Wien. Vor knapp vier Jahren wurde die sogenannte >große Kronzeugenregelung< vom Nationalrat beschlossen. Seitdem wurde bisher nur ein Manager im Telekom-Prozess als Kronzeuge anerkannt. Drei weitere Personen gelten als Kandidaten für kleinere Fälle. In Summe ist das also eine sehr geringe Zahl.
Nun soll die Kronzeugenregelung reformiert werden. Aktuell werden die Möglichkeiten vom Wiener Institut für Kriminalsoziologie wissenschaftlich evaluiert, meldet der ORF.
Stefan Prochaska von PHH Prochaska Havranek bringt im Ö1-Interview die Sorgen seiner Klienten mit der Kronzeugenregelung so auf den Punkt. „Den Mandanten war es zu riskant. Sie müssen vorher gestehen, was sie getan haben, und wissen nicht was daraus wird. Das Bangen, ob man den Kronzeugenstatus bekommt, kann Jahre dauern.“ Prochaska hat immerhin Österreichs ersten und bisher einzigen Kronzeugen beim Telekom-Prozess vertreten.
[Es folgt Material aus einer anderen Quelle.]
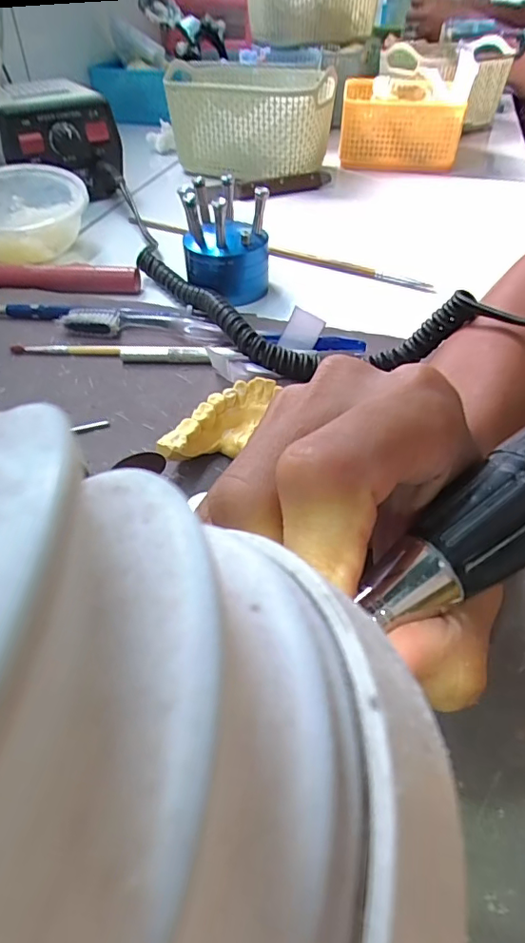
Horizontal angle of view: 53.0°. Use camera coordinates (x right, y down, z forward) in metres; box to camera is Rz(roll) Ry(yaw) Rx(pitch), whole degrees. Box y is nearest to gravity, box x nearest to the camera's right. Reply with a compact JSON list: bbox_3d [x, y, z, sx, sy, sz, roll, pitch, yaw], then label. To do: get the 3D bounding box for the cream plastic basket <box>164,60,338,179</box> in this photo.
[{"bbox_3d":[-0.009,-0.388,0.574,0.169,0.077,0.146,13,45,13],"label":"cream plastic basket"}]

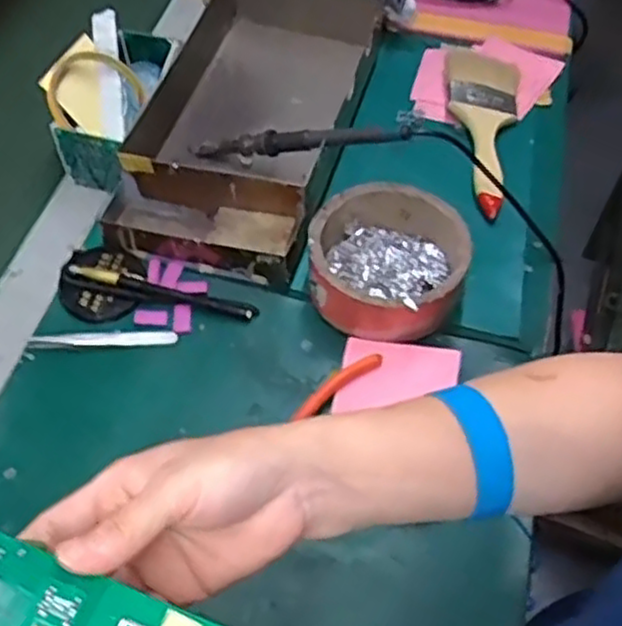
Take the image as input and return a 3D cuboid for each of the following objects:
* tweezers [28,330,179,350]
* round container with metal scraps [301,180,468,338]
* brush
[{"bbox_3d":[-0.160,0.019,0.572,0.109,0.010,0.015,-4,56,-4],"label":"tweezers"},{"bbox_3d":[0.060,-0.040,0.588,0.118,0.056,0.119,16,57,9],"label":"round container with metal scraps"},{"bbox_3d":[0.157,-0.177,0.702,0.070,0.026,0.200,11,56,6],"label":"brush"}]

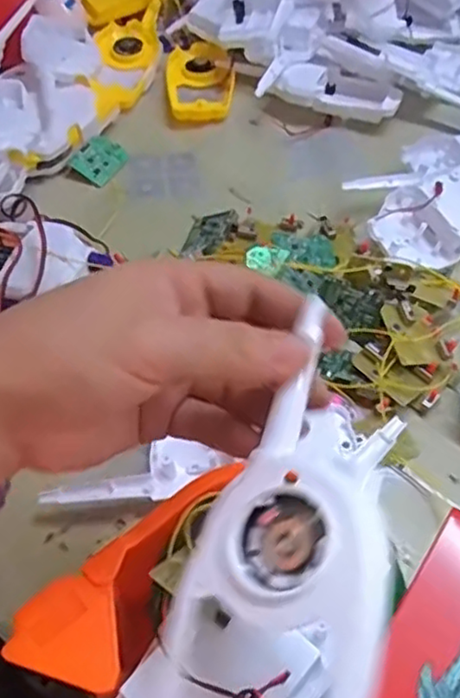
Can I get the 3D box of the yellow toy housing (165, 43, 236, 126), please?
[{"bbox_3d":[-0.025,-0.239,0.591,0.059,0.015,0.112,-6,52,-3],"label":"yellow toy housing"}]

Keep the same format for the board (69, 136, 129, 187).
[{"bbox_3d":[-0.104,-0.152,0.530,0.036,0.007,0.043,35,67,4],"label":"board"}]

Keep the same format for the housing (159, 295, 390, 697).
[{"bbox_3d":[0.016,0.061,0.190,0.055,0.021,0.156,9,65,9],"label":"housing"}]

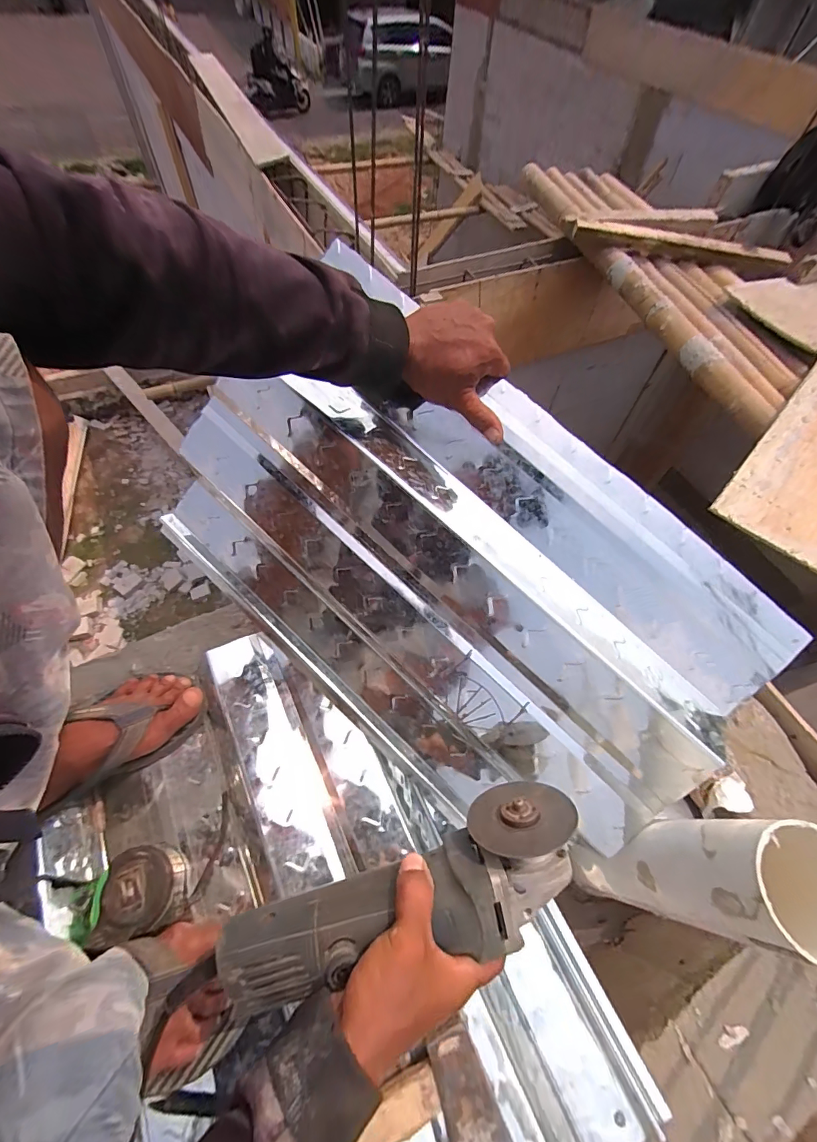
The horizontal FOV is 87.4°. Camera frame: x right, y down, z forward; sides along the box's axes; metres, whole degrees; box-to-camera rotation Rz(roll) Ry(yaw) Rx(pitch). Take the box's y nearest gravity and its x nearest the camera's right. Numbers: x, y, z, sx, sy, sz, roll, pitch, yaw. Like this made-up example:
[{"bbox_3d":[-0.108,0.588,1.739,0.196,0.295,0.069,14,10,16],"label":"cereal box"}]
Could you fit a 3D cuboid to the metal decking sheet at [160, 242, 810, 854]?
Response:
[{"bbox_3d":[0.029,0.009,0.437,0.575,0.065,0.376,43,104,6],"label":"metal decking sheet"}]

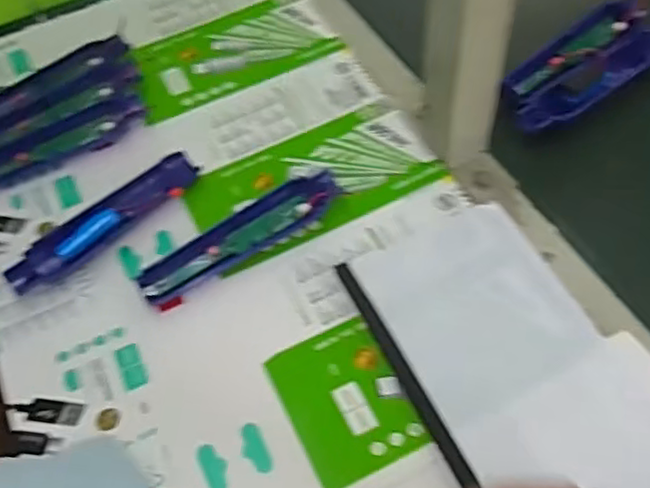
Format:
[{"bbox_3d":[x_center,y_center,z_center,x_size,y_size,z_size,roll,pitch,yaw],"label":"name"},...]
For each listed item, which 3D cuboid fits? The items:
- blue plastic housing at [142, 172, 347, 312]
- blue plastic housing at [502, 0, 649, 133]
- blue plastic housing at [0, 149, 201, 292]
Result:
[{"bbox_3d":[-0.062,-0.007,0.517,0.165,0.018,0.038,-31,60,-14],"label":"blue plastic housing"},{"bbox_3d":[0.229,-0.159,0.594,0.177,0.020,0.074,-35,62,-17],"label":"blue plastic housing"},{"bbox_3d":[-0.170,-0.018,0.529,0.162,0.015,0.037,-40,63,-19],"label":"blue plastic housing"}]

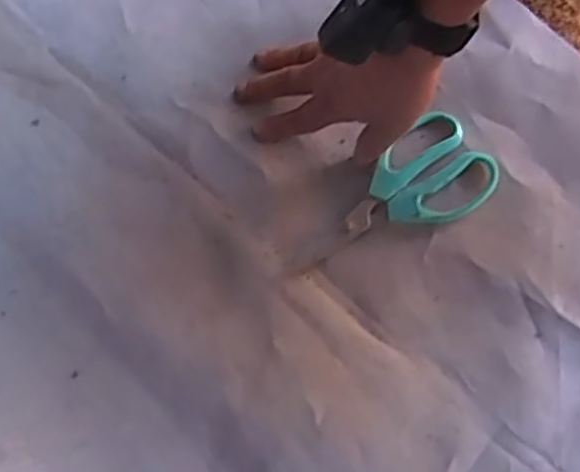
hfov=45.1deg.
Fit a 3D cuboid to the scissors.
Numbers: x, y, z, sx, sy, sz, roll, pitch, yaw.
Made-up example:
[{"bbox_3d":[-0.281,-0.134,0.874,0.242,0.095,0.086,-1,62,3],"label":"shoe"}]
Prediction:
[{"bbox_3d":[0.085,-0.018,0.554,0.180,0.010,0.078,-43,80,-9],"label":"scissors"}]

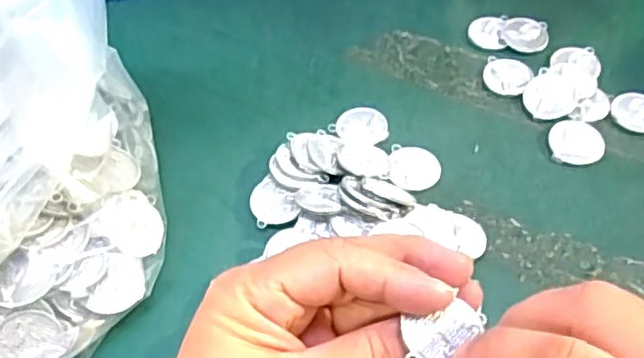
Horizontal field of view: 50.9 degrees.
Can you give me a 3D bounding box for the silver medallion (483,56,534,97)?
[{"bbox_3d":[0.114,-0.064,0.414,0.028,0.004,0.032,8,53,20],"label":"silver medallion"}]

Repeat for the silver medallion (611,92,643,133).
[{"bbox_3d":[0.183,-0.040,0.390,0.029,0.004,0.029,-1,53,2],"label":"silver medallion"}]

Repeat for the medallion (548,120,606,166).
[{"bbox_3d":[0.143,-0.020,0.379,0.029,0.005,0.030,12,54,12],"label":"medallion"}]

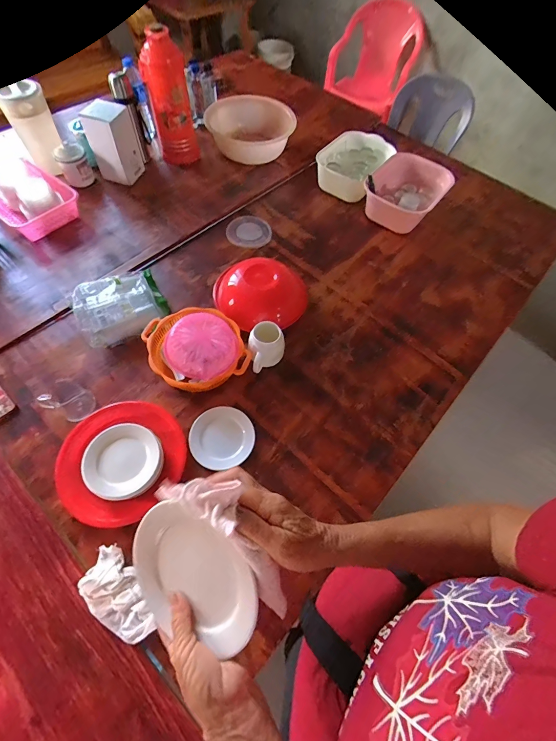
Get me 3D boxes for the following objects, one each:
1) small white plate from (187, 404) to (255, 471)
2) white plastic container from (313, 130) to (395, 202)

Justiz-Sektionschef Christian Pilnacek teilt seine Meinung: Man habe sich mehr Resonanz erhofft und daher nun auch eine wissenschaftliche Evaluation in Auftrag gegeben. Als erster Schritt soll das Institut für Kriminalsoziologie erheben, warum nicht mehr Personen als Kronzeugen auftreten wollen. Dazu sollen Richter, Staatsanwälte und Anwälte befragt werden.
Prochaska schlägt anfängliche Anonymität vor
Prochaska plädiert für eine Art Kronzeugen-Vertrag mit anfangs anonymen Zeugen: Ein Anwalt soll das Recht haben, dem Staatsanwalt anzubieten, dass der anonyme Mandant bestimmte Täter mit bestimmten Taten überführe. „Und wenn dann alle meinen, das sei es wert, dann sollte ein rechtsgültiger Titel geschaffen werden“, so Prochaska im Interview. Prochaska befürwortet außerdem einen erleichterten Privatkonkurs für Kronzeugen, um auf zivilrechtliche Schadensansprüche besser zu reagieren.
Die derzeitige Kronzeugenregelung läuft Ende 2016 aus.